The Law Society has secured interim orders to freeze the accounts of a solicitor after he disclosed a deficit of up to €400,000 in a client account.

In documents supplied to the court Barry Murphy, a sole practitioner practising as Eugene Carey & Company Solicitors, Courthouse Chambers, Mallow, Co Cork also admitted having a "serious gambling problem".

Mr Justice Peter Kelly was told Mr Murphy was consenting to various interim orders, including freezing his accounts and suspending him from practising.

Niamh O'Connell, an investigating accountant with the Society, said in a sworn statement that Mr Murphy had admitted to a serious gambling problem.

He said he originally used monies from his office account to fund his gambling habit. He had admitted to first dipping into the client account in November or December 2015 and when he won money gambling he would put it back into the client account.

After his office facility was withdrawn by his bank in mid-March, he then only had access to the client account and he said he operated a personal "SKRLL" credit account for his gambling which was mostly online with "Bet365" and "Betfair".

The Society's Regulation of Practise Committee has formed the opinion Mr Murphy was guilty of dishonesty in his practise in allowing a minimum deficit of €349,437 arise on the client account as of 28 June last, she said.

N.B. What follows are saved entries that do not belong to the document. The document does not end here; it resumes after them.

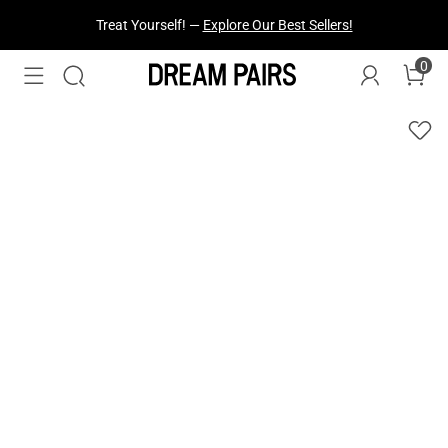
Fresh Styles Just Dropped —
Explore Now
0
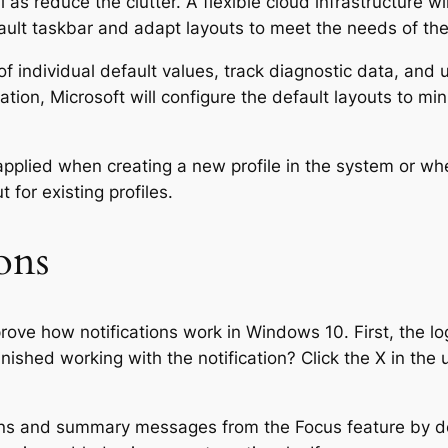
 as reduce the clutter. A flexible cloud infrastructure wi
fault taskbar and adapt layouts to meet the needs of th
of individual default values, track diagnostic data, and
tion, Microsoft will configure the default layouts to mi
applied when creating a new profile in the system or when
 for existing profiles.
ons
ve how notifications work in Windows 10. First, the log
inished working with the notification? Click the X in the
ons and summary messages from the Focus feature by def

Mr Murphy disclosed the client account deficit to two clients and the Law Society earlier this week when he was unable to provide €319,000 needed by the clients to close a sale, she said.

Mr Murphy had said he only has some €100,000 left in his client account and admitted to having considerable debts including an office overdraft of €130,000 and some €16,400 on his credit card.

He also said the Revenue was seeking €15-16,000 for arrears of VAT and PAYE/PRSI.

Mr Murphy further stated his online banking facility was withdrawn by his bank in late March or early April and his office overdraft facilities were withdrawn around mid-March.

He had admitted to delay in dealing with money matters and telling clients many lies "in order to cover his tracks", Ms O'Connell said.

He admitted to waiting for one client's monies to come in to pay off another client and had also said he had had to pass over some cases to another solicitor.